Window is based on available mptcp sk recvbuf. When data is moved from
ssk to the mptcp sk, the skb truesize is charged to the mptcp rmem.
> E.g., imagine an app that does not read at all at the beginning. The
> call to tcp_rcv_space_adjust in patch 1/2 will make the subflow's
> window grow. Now, the app comes and reads one byte. Then, the window
> at MPTCP-level will jump regardless of how much the app actually read.

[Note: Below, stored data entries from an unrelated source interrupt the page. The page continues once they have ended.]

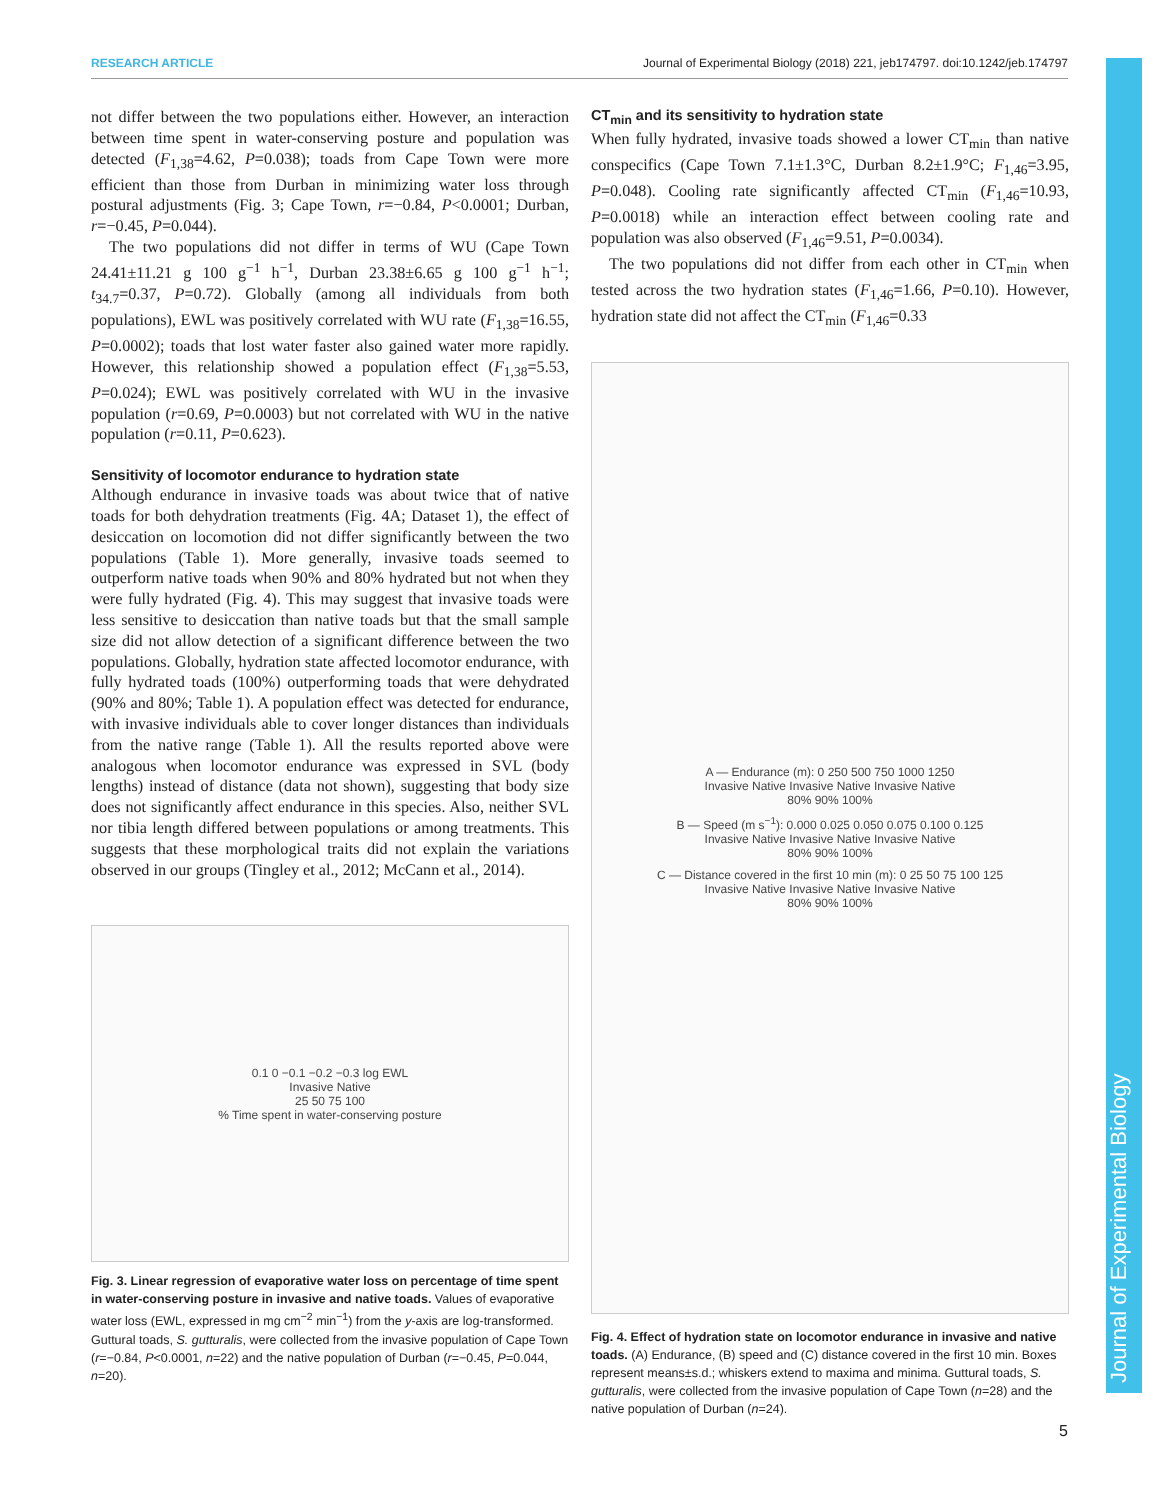RESEARCH ARTICLE Journal of Experimental Biology (2018) 221, jeb174797. doi:10.1242/jeb.174797
Journal of Experimental Biology
not differ between the two populations either. However, an interaction between time spent in water-conserving posture and population was detected (F<sub>1,38</sub>=4.62, P=0.038); toads from Cape Town were more efficient than those from Durban in minimizing water loss through postural adjustments (Fig. 3; Cape Town, r=−0.84, P<0.0001; Durban, r=−0.45, P=0.044).
The two populations did not differ in terms of WU (Cape Town 24.41±11.21 g 100 g<sup>−1</sup> h<sup>−1</sup>, Durban 23.38±6.65 g 100 g<sup>−1</sup> h<sup>−1</sup>; t<sub>34.7</sub>=0.37, P=0.72). Globally (among all individuals from both populations), EWL was positively correlated with WU rate (F<sub>1,38</sub>=16.55, P=0.0002); toads that lost water faster also gained water more rapidly. However, this relationship showed a population effect (F<sub>1,38</sub>=5.53, P=0.024); EWL was positively correlated with WU in the invasive population (r=0.69, P=0.0003) but not correlated with WU in the native population (r=0.11, P=0.623).
Sensitivity of locomotor endurance to hydration state
Although endurance in invasive toads was about twice that of native toads for both dehydration treatments (Fig. 4A; Dataset 1), the effect of desiccation on locomotion did not differ significantly between the two populations (Table 1). More generally, invasive toads seemed to outperform native toads when 90% and 80% hydrated but not when they were fully hydrated (Fig. 4). This may suggest that invasive toads were less sensitive to desiccation than native toads but that the small sample size did not allow detection of a significant difference between the two populations. Globally, hydration state affected locomotor endurance, with fully hydrated toads (100%) outperforming toads that were dehydrated (90% and 80%; Table 1). A population effect was detected for endurance, with invasive individuals able to cover longer distances than individuals from the native range (Table 1). All the results reported above were analogous when locomotor endurance was expressed in SVL (body lengths) instead of distance (data not shown), suggesting that body size does not significantly affect endurance in this species. Also, neither SVL nor tibia length differed between populations or among treatments. This suggests that these morphological traits did not explain the variations observed in our groups (Tingley et al., 2012; McCann et al., 2014).
0.1 0 −0.1 −0.2 −0.3 log EWL
Invasive Native
25 50 75 100
% Time spent in water-conserving posture
Fig. 3. Linear regression of evaporative water loss on percentage of time spent in water-conserving posture in invasive and native toads. Values of evaporative water loss (EWL, expressed in mg cm<sup>−2</sup> min<sup>−1</sup>) from the y-axis are log-transformed. Guttural toads, S. gutturalis, were collected from the invasive population of Cape Town (r=−0.84, P<0.0001, n=22) and the native population of Durban (r=−0.45, P=0.044, n=20).
CT<sub>min</sub> and its sensitivity to hydration state
When fully hydrated, invasive toads showed a lower CT<sub>min</sub> than native conspecifics (Cape Town 7.1±1.3°C, Durban 8.2±1.9°C; F<sub>1,46</sub>=3.95, P=0.048). Cooling rate significantly affected CT<sub>min</sub> (F<sub>1,46</sub>=10.93, P=0.0018) while an interaction effect between cooling rate and population was also observed (F<sub>1,46</sub>=9.51, P=0.0034).
The two populations did not differ from each other in CT<sub>min</sub> when tested across the two hydration states (F<sub>1,46</sub>=1.66, P=0.10). However, hydration state did not affect the CT<sub>min</sub> (F<sub>1,46</sub>=0.33
A — Endurance (m): 0 250 500 750 1000 1250
Invasive Native Invasive Native Invasive Native
80% 90% 100%
B — Speed (m s<sup>−1</sup>): 0.000 0.025 0.050 0.075 0.100 0.125
Invasive Native Invasive Native Invasive Native
80% 90% 100%
C — Distance covered in the first 10 min (m): 0 25 50 75 100 125
Invasive Native Invasive Native Invasive Native
80% 90% 100%
Fig. 4. Effect of hydration state on locomotor endurance in invasive and native toads. (A) Endurance, (B) speed and (C) distance covered in the first 10 min. Boxes represent means±s.d.; whiskers extend to maxima and minima. Guttural toads, S. gutturalis, were collected from the invasive population of Cape Town (n=28) and the native population of Durban (n=24).
5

Yes, the rcvbufsz value will jump, regardless homw much the app
actually read.
> I think what is needed is to size the MPTCP-level window to 2 x the
> amount of data read by the application within an RTT (maximum RTT
> among all the active subflows). That way if an app reads 1 byte a
> second, the window will remain low. While for a bulk-transfer it will
> allow all subflows to receive at full speed [1].
Sounds like the idea to move skbs to msk was bad one?
Sorry, I don't see how I can make this work.
Even deferring tcp_rcv_space_adjust() until recv() time won't work,
given data has been pulled to the mptcp socket already.
NOT calling tcp_rcv_space_adjust() at all might work, but that would
require something else entirely. We would still have to adjust the
subflow rcvbufsz in this case, else we may announce a window that is
larger than the memory limit of the ssk (and we will end up dropping
data at tcp level if the worker can't move the skbs fast enough).
> Or do you think that kind of tuning can be done in a follow-up patch?
This sounds completely different so I don't think that makes sense.